Title: Assistant Professor, Educational Leadership and Policy Studies, University of Tennessee, Knoxville
Tenured: No (tenure track)
Education: B.A., criminology, law & society, University of California, Irvine; M.S., counseling, University of Wisconsin-Madison; and Ph.D., educational leadership & policy analysis, University of Wisconsin-Madison
Career mentors: Dr. Rachelle Winkle-Wagner, University of Wisconsin-Madison; Dr. Alberta M. Gloria, University of Wisconsin-Madison; Dr. Xueli Wang, University of Wisconsin-Madison; Dr. Jeanett Castellanos, University of California, Irvine; and Dr. Joseph White, University of California, Irvine
Words of wisdom/advice for new faculty members: “Find your own voice as a scholar, identify your own style as a professor, and build genuine relationships with people.”
At age 32, Dr. Mary Dueñas has a clear goal. She would like to see underrepresented and marginalized students thrive and succeed in higher education. As an assistant professor of educational leadership and policy studies (ELPS) and coordinator of the college student personnel program at University of Tennessee, Knoxville, she is working to achieve that goal with her scholarship and her administrative responsibilities.
Dueñas’ scholarship addresses issues of equity and access in higher education with a focus on sense of belonging and experiences with imposter syndrome among Latinx students attending four-year colleges and universities. “My research examines the ways in which larger social processes affect students and their overall well-being while also addressing underrepresented and marginalized students in relation to retention and success,” she says.
Dueñas says she uses both qualitative and quantitative methods to examine students in their higher educational spaces. She says that, in her research practice, she also applies “both holistic frameworks and critical theory” to share stories and explain systemic inequities that marginalized communities face as they persist through higher education.
“A common framework that I’ve used has been the Psychosociocultural framework (PSC); that really speaks to the students’ sense of self,” she points out. “It’s about the whole student, not parts of the student.”
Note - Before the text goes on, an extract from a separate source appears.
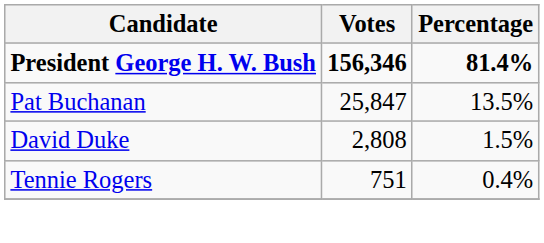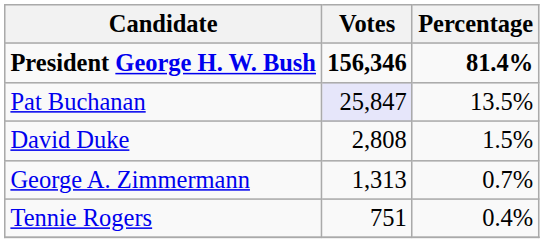Pat Buchanan | Votes: no background -> lavender background
+ row: George A. Zimmermann | 1,313 | 0.7%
Dr. Cristobal Salinas Jr., an associate professor of educational leadership and research methodology at Florida Atlantic University, commends Dueñas for her innovation. “Her scholarship is characterized by its commitment to engage in scholarship that continues to push the boundaries of higher education by exploring novel perspectives and innovative research approaches,” Salinas states in his nomination letter to Diverse. “This commitment to pioneering scholarship has been complemented by her unwavering dedication to teaching and mentoring the next generation of scholars, which is an integral part of her academic mission.”
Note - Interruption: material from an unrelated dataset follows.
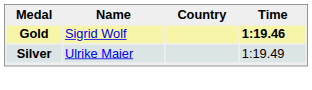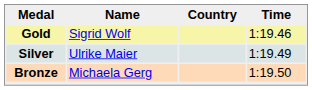Gold | Time: bold -> normal
+ row: Bronze | Michaela Gerg | 1:19.50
Dueñas says her work calls upon “researchers, educators, [and] even, at times, policymakers to think about the ways in which policies, curriculums, rules, bylaws . . . affect the day-to-day lives of students.”
In addition to her published peer-reviewed journal articles, Dueñas has been a guest on a podcast discussing her academic journey, and she has several works under review and in progress that she is authoring or co-authoring focused on the well-being of Latinx and other students of color. Among those is “Síndrome del impostor: The Impact of the COVID-19 Pandemic on Latinx College Students’ Experiences with Imposter Syndrome.” Another is “Culturally Responsive Mentoring: a Psychosociocultural Perspective on Sustaining Students of Color Career Aspirations in STEM,” which she is co-authoring.
She has been supported in her studies and research by numerous grants and fellowships including a 2022 grant from the Office of the Provost Research Development Academy at UT-Knoxville; she was a 2023 Faculty Fellow with the Association of American Hispanics in Higher Education, Inc.; and she received a 2019 Graduate Peer Mentor Award at University of Wisconsin-Madison Graduate School, among others.
Dueñas explains that her work comes from an asset-based, rather than a deficit-based, perspective. “It’s more about the positives of what makes a student’s experience successful in higher education, and I ask the questions of what works.”
As program coordinator in the master’s student personnel program, Dueñas says her students challenge her all the time, and she’s “learning a lot from them.” She says she’s also noticing differences in today’s students and in higher education overall from when she was a graduate student. “There is a changing landscape . . . in how we think about higher education,” she says. “It’s not so much about the students adapting to higher education, it’s more about how higher education is supporting and serving the students.”